At 09:51 PM 1/4/2011 +1100, Graham Dumpleton wrote:
Add another point. FWIW, these are coming up because of questions being asked on python-dev IRC channel about PEP 3333.The issue as it came down to was that the PEP may not be clear enough in explaining that where str() is unicode and as such something like PATH_INFO, although unicode, is actually bytes decoded as ISO-8859-1, needed to be re encoded/decoded to get it back to Unicode in the charset required before use. They were thinking that because it was unicode already they could use it as is and not need to do anything.
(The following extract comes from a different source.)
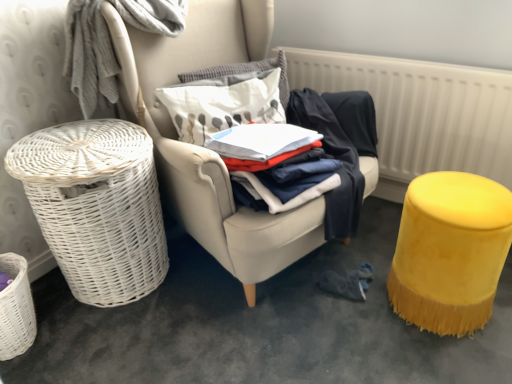
At what (x,y) coordinates should I click in order to perform the action: click on free space above white textured radiator at upper right (from a real-world perspective). Please return your answer as a coordinate pair (x, y). The image size is (512, 384). Looking at the image, I should click on (380, 53).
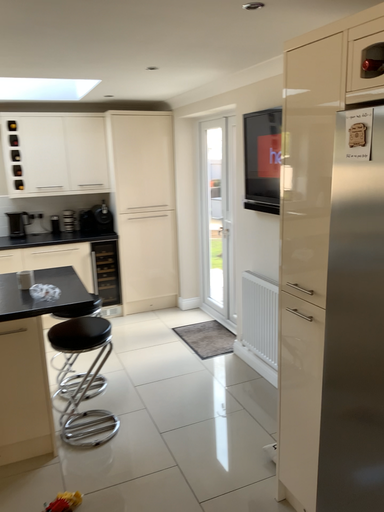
Ie., didn't realise that need to do: path_info = environ.get('PATH_INFO', '') path_info = path_info.encode('ISO-8859-1').decode('UTF-8') for example to get it interpreted as UTF-8 first. They were simply looking at concatenating new URL bits to the ISO-8859-1 variant from other unicode strings that weren't bytes represented as ISO-8859-1. In Python 2.X it was obvious that since it wasn't unicode that you had to decode it, but confusion may arise for Python 3.X if this requirement is not explicitly spelled out with a code example like above. We all may see it as obvious and yes perhaps it could be covered in separate articles or commentaries be people, but given this person was new to it, maybe it is deserving of more explanation in the PEP itself if they were confused.
It would be really awesome if somebody would write separate Application Authors' Guide and Middleware Authors' Guides to WSGI. They don't need to know absolutely everything in the PEP, unlike server authors.
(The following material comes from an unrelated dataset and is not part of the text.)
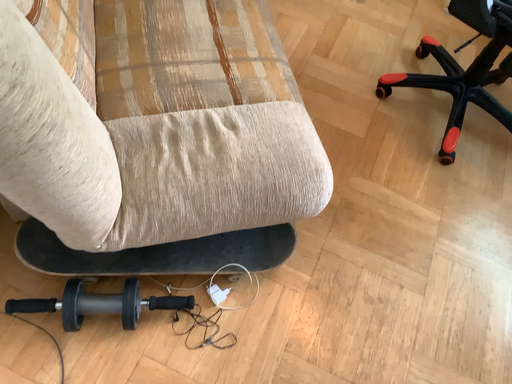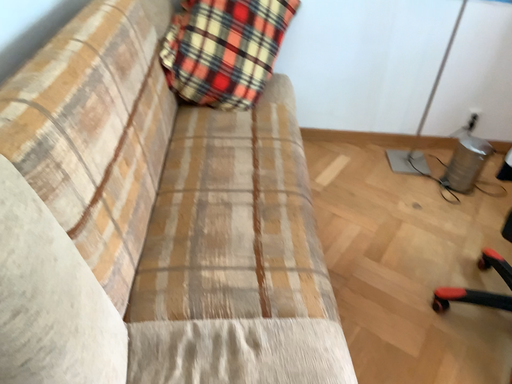
Question: How did the camera likely rotate when shooting the video?

Choices:
 (A) rotated right
 (B) rotated left

Answer: (B)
It could also be that the PEP covers it adequately already. I am too tired to read through it again right now.
It's pretty prominently stated early on that NO strings in the spec are really unicode, they're just bytes packed into unicode objects.
Obviously, no matter how prominently this is stated, some people will still make this mistake, but if desired, we could always put some additional info near the environ part of the spec for clarification.
(It occurs to me in retrospect that I should probably have updated wsgiref in the stdlib to check the bytesy-ness of strings used to create Header objects. Too late for 3.2, though.)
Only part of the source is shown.